## WHAT THIS TASK INVOLVES:
All of the data that follows should be given again exactly, without its images.

*** Opening DATA EXCERPTS ***

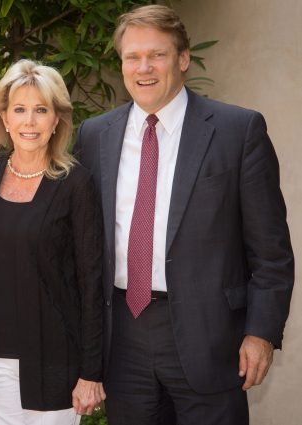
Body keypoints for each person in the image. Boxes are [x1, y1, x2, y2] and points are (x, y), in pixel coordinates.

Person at [74, 5, 294, 425]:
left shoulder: (237, 130)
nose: (144, 68)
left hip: (211, 338)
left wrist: (261, 331)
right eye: (132, 57)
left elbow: (271, 252)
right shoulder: (94, 134)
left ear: (183, 58)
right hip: (123, 338)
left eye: (156, 54)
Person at [0, 59, 106, 425]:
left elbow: (91, 282)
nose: (29, 122)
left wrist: (91, 372)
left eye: (40, 110)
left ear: (56, 119)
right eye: (20, 110)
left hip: (55, 362)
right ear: (4, 118)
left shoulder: (76, 183)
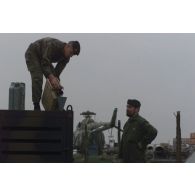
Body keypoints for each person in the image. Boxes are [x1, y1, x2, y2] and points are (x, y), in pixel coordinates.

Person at [25, 37, 80, 110]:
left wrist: (57, 83)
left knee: (55, 81)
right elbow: (45, 64)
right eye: (71, 52)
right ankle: (36, 105)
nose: (71, 56)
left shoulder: (67, 58)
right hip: (33, 53)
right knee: (38, 77)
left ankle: (56, 105)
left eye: (72, 54)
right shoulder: (54, 45)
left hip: (44, 58)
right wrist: (51, 77)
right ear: (67, 46)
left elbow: (56, 73)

*** Closing DATA EXCERPTS ***

## RESULT FOR THIS EXERCISE:
Body keypoints for each person in the image. Boxes are [x1, y1, x2, y2] and points are (x, y), in pixel coordinates.

Person at [74, 5, 294, 425]:
left shoulder: (237, 130)
nose: (144, 68)
left hip: (211, 338)
left wrist: (261, 331)
right eye: (132, 57)
left elbow: (271, 252)
right shoulder: (94, 134)
left ear: (183, 58)
right hip: (123, 338)
left eye: (156, 54)
Person at [0, 59, 106, 425]:
left elbow: (91, 282)
nose: (29, 122)
left wrist: (91, 372)
left eye: (40, 110)
left ear: (56, 119)
right eye: (20, 110)
left hip: (55, 362)
right ear: (4, 118)
left shoulder: (76, 183)
Body keypoints for each person in the image. Boxes are [x1, y1, x2, y2] and points are (x, y), in pixel coordinates.

Person at [25, 37, 80, 110]:
left wrist: (57, 83)
left knee: (55, 81)
right elbow: (45, 64)
right eye: (71, 52)
right ankle: (36, 105)
nose: (71, 56)
left shoulder: (67, 58)
right hip: (33, 53)
right knee: (38, 77)
left ankle: (56, 105)
left eye: (72, 54)
right shoulder: (54, 45)
left hip: (44, 58)
right wrist: (51, 77)
right ear: (67, 46)
left elbow: (56, 73)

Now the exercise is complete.